2. Bij besluit van 17 oktober 2014 heeft het Uwv vastgesteld dat appellante met ingang van
14 mei 2012 recht heeft op een WW-uitkering. De hoogte van de uitkering is bepaald op € 76,90 per dag.
3. Volgens appellante heeft het Uwv met het besluit van 17 oktober 2014 op een juiste wijze uitvoering gegeven aan de tussenuitspraak. Gelet hierop wordt vastgesteld dat het Uwv met het nieuwe besluit volledig tegemoet is gekomen aan hetgeen appellante met het hoger beroep heeft willen bereiken. Nu appellante geen verzoek om vergoeding van schade heeft ingediend, resteert geen specifiek aan dit geding te relateren belang. Daarom dient het hoger beroep niet-ontvankelijk te worden verklaard en wordt het besluit van 17 oktober 2014 niet in de beoordeling betrokken.

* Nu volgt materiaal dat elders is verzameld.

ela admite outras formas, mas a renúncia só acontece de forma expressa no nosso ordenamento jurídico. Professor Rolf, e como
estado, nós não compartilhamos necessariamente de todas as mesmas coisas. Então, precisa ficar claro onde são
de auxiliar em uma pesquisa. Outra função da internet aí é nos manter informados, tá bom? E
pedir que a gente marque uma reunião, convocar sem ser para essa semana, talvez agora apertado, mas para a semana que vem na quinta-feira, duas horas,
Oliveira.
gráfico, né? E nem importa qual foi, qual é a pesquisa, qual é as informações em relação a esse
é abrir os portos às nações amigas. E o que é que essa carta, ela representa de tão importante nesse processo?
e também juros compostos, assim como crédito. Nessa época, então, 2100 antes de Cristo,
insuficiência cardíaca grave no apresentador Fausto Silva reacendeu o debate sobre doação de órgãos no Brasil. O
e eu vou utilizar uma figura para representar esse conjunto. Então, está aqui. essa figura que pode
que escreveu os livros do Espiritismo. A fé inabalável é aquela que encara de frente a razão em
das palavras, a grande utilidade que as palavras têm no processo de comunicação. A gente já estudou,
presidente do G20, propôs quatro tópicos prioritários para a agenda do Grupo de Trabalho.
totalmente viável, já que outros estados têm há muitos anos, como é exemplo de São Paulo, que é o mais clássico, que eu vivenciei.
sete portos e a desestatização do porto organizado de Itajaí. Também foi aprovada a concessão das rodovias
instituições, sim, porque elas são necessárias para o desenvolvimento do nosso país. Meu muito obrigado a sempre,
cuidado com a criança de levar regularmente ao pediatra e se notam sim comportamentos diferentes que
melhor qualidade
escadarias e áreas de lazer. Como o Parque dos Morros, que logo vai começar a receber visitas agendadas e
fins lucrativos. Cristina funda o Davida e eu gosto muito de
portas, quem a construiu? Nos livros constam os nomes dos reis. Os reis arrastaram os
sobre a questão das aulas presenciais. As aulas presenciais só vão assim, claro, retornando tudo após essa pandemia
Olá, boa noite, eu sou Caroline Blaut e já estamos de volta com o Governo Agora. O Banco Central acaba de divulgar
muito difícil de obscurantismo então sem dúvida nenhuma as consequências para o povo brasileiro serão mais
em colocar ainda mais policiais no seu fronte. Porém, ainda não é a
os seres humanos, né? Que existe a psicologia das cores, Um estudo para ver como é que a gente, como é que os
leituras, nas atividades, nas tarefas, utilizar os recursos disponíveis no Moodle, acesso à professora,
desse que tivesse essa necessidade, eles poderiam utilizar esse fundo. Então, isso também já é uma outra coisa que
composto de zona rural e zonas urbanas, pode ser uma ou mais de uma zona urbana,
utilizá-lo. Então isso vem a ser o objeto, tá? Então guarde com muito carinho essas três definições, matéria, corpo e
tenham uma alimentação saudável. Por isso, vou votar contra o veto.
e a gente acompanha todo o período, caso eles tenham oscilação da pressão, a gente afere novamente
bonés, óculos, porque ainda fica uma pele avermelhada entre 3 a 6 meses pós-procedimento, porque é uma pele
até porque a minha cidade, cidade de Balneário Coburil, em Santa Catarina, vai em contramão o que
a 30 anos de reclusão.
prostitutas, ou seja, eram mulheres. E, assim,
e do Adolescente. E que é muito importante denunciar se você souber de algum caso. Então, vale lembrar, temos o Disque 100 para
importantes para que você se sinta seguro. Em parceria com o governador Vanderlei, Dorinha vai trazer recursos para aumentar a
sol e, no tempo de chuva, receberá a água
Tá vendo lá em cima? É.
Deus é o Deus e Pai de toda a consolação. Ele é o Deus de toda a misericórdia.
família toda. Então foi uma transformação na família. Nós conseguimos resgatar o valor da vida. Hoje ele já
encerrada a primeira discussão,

4. Aanleiding bestaat om het Uwv te veroordelen in de proceskosten van appellante. Deze kosten worden begroot op € 974,- in beroep en op € 1.461,- in hoger beroep voor verleende rechtsbijstand, in totaal 2.435,-.

BESLISSING

De Centrale Raad van Beroep
  • verklaart het hoger beroep niet-ontvankelijk;
  • veroordeelt het Uwv in de proceskosten van appellante tot een bedrag van € 2.435,-;
  • bepaalt dat het Uwv aan appellante het in beroep en hoger beroep betaalde griffierecht van € 157,- vergoedt.
Deze uitspraak is gedaan door G.A.J. van den Hurk, in tegenwoordigheid van P. Boer als griffier. De beslissing is uitgesproken in het openbaar op 10 december 2014.